Now, imagine me at the time, a single late-20, early 30-something woman living in NYC (same as this guru) reading that alone in her apartment. I believed that story with every fiber of my being. 

So what did I do? 

I prayed.

Hard. 

I begged for a miracle. I bought more of her books. I did affirmations, meditated, ate bee pollen – everything I could think of to coax that life-saving voice to speak to me like it did her. For the switch to turn off. 

It never did. 

The reality was much more bleak and normal and insufferable. I couldn’t bear it. So I went back to drinking, quitting, drinking some more, and round and round and round. 

To be fair to the author, I’m sure there’s more that went into it. But for narrative effect, that is how her hero’s journey began and I bought it. 

It wasn’t just her. 

There were other sobriety influencers and wellness gurus selling similar messages that if I looked inward, followed a beautiful spiritual path, ate the right things, said the right words, that within 30 days or so, I’d be free of all of this. 

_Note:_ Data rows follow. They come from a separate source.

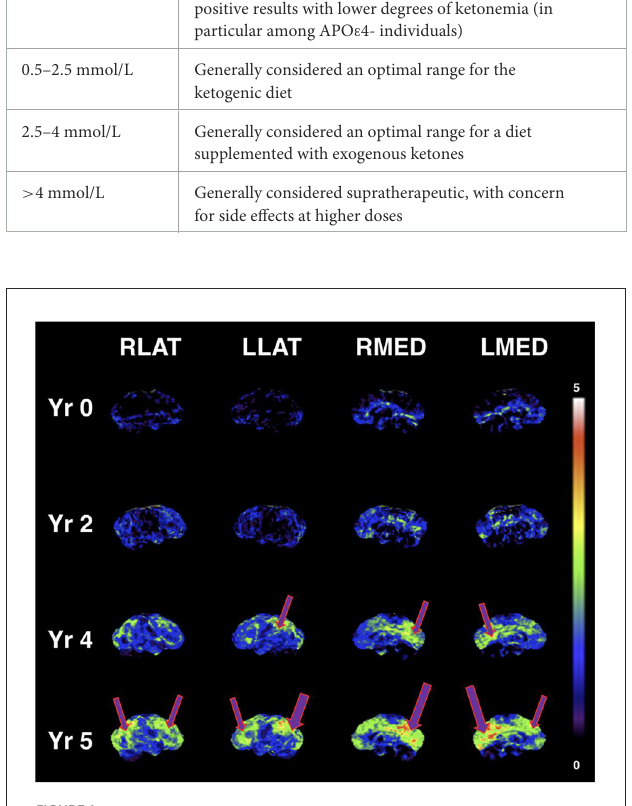
cognitive impairment (Yr 2 and Yr 4), and clinical diagnosis of dementia (Yr 5) in PD dementia converter. Cortical Z-score maps based on normal control data are shown (max Z-score is 5; higher scores represent more severe glucose metabolic deficits). Purple arrows represent reduced glucose metabolism. Similar to worsening metabolic deficits seen in MCI and AD, cortical glucose metabolic reductions become more severe and extensive with progression of cognitive decline (in this case, glucose uptake in key brain regions such as the posterior cingulum and precuneus is ∼ 3–5 standard deviations lower than control data at Yr 5). According to the “alternative fuel” hypothesis, escalating dose or potency of ketogenic interventions may be needed for greater brain metabolic deficits (greater brain energy “gap”). Figure reproduced with permission from Bohnen et al.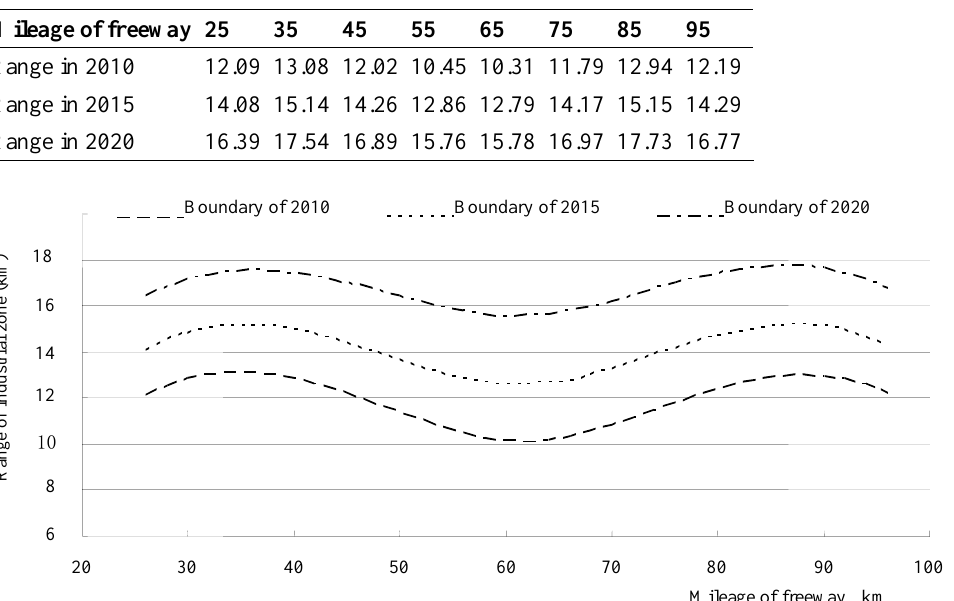
Table 5. The unilateral range of industrial zone in each characteristic spot along Ha- Shuang freeway (km)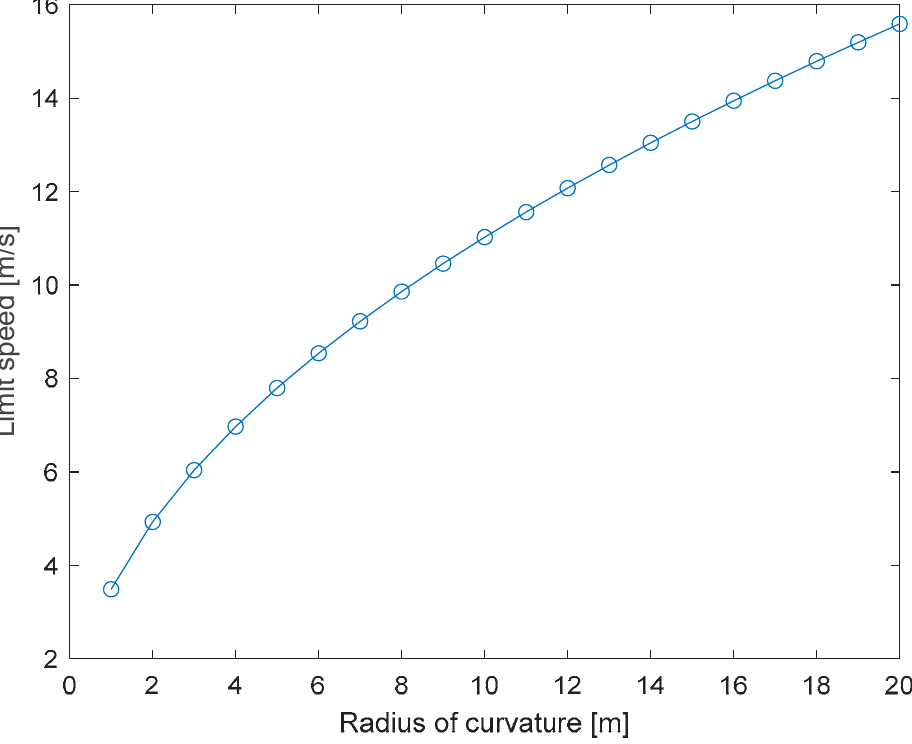
Figure 30. Capsizing speed limit for h = 50 cm and 𝑏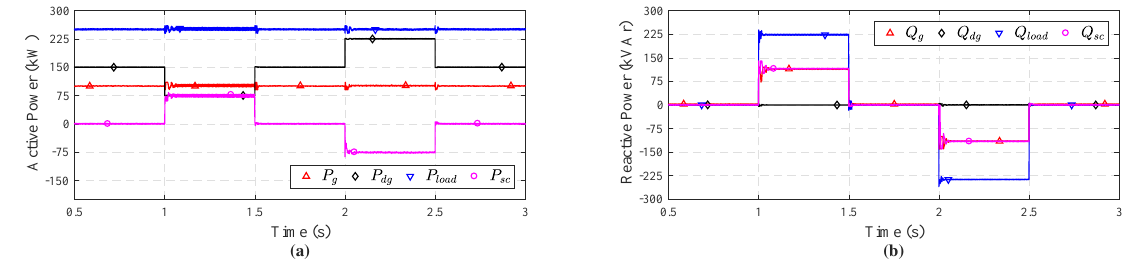
Figure 19. ( a ) Three-phase active powers of the grid, DG, load and smart charger. ( b ) Three-phase reactive powers of the grid, DG, load and smart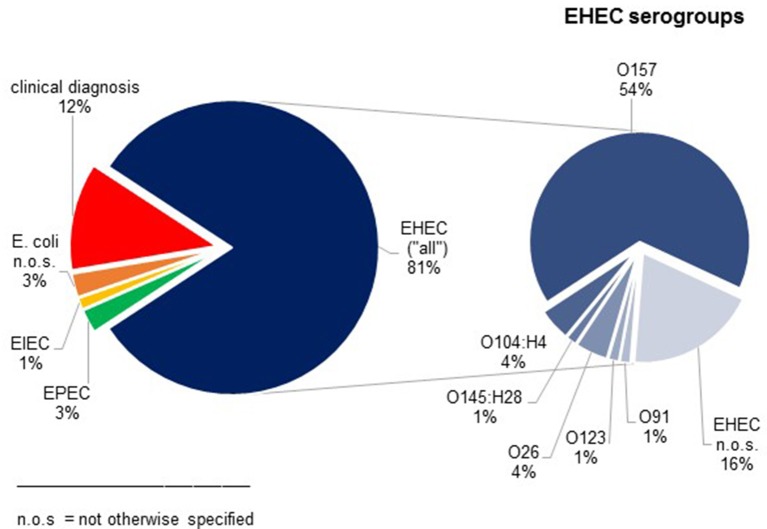
Results of microbiological analysis in patients with STEC-HUS. In 12% clinical diagnosis of STEC-HUS was suspected without detection of E. coli.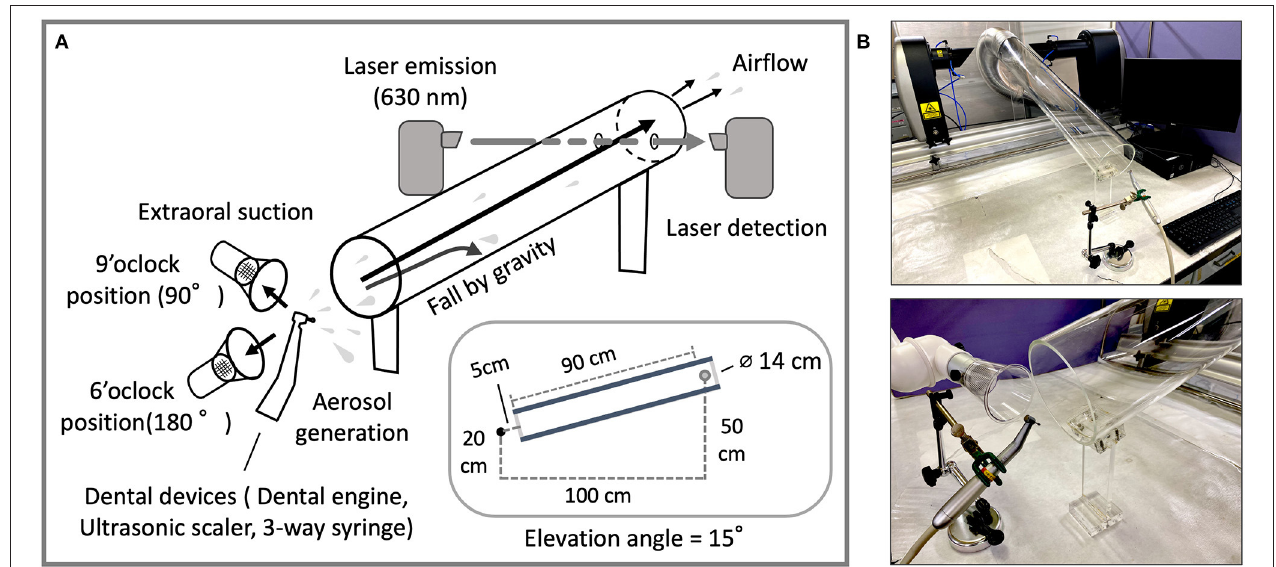
FIGURE 1 | (A) Through-cylinder system; layout and schematic of the cylinder and laser detection device for aerosol measurement. The acrylic cylinder (20cm in diameter and 90cm in length) is set at an angle of 15 degrees. Aerosols from devices were transported by airflow (0.8 m/sec) to the laser position and particle size data was taken at a real-time speed (1Hz) for 25 seconds. (B) The relationship between the position of the aerosol source and the aerosol measurement device. Dental devices were fixed to the column stand (upper). As an example of use, the extraoral suction is placed at the 9 o’clock position to the left of the dental instrument with the direction of aerosol ejection at the 12 o’clock position (lower). The system was covered during measurement to prevent excess airflow from the exterior by a vinyl sheet and the safety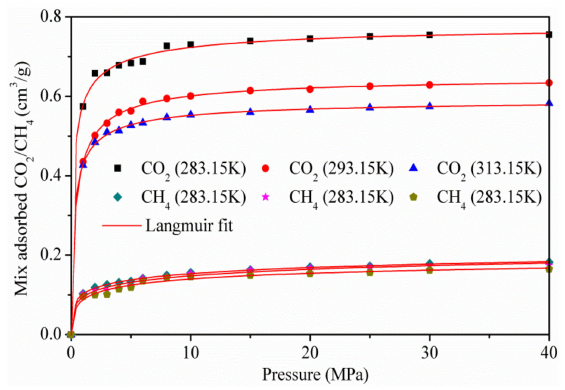
Figure 6. Isotherms of the CO 2 / CH 4 mixture on kaolinite.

It did not work that way for me, and it’s okay if it doesn’t work that way for you, either. 

Your journey is your journey. 

“Stay on your own mat.”

When I first started yoga classes, the teacher gave some sage advice to the newcomers. “Stay on your own mat.” 

Don’t worry about what the person to your left and right are doing. They’re on their journey and you are on yours. If they’re in a headstand and you’re doing some beginner level inversion, it is okay. 

Sobriety is like that, too. 

Stay on your mat. 

Focus on your work, your achievements, and your goals. 

Don’t be discouraged if there’s someone in the private group posting about how wonderful they feel after three weeks without alcohol, while you’re still struggling. 

All you can do is show up for your life and your sobriety every day. 

10. Putting yourself on an unknowable timeline. 

This relates to not comparing yourself or your journey to other people’s journey. One of the biggest drivers of past relapses for me was thinking that I just needed to make it one week or two weeks or one month and then things would be fine. 

And sometimes I’d do it. I’d white knuckle and struggle my way to that arbitrary benchmark. Then, one of two things would happen. 

Either I’d get there and realize that I still felt horrible and miserable, and drink. Or I’d feel pretty good, believe myself to be “cured,” and then drink. 

Boom! Right back where I started. 

Don’t make the same mistake. 

Milestones are fine, but don’t place unrealistic expectations on them. Some people feel really good for one month and then hit a rough spot and have to fight tooth and nail for their sobriety. 

Other people go three months and say, “This sucks. I feel depressed and miserable. Sobriety isn’t working for me.” 

I don’t know when sobriety will “stick” for you. I just know that you’ll get there eventually. 

Do not romanticize these little deadlines, thinking that if you can just make it X amount of months without alcohol, everything will be fine. 

That’s not how this works. 

Yes, the longer you stay away from alcohol, the less you will crave it. But the absence of cravings doesn’t cure any of your other “stuff.” 

That healing journey has to be worked on consistently over time. It is ongoing. And I don’t say that to discourage you or make you feel like there’s no end in sight. 

I feel great! No matter how badly I wanted it, I could not have imagined ten years ago that I’d be approaching eight years without alcohol or cigarettes. 

But I still have problems and things I work on. And you will too, but you’ll be better equipped to tackle them without alcohol.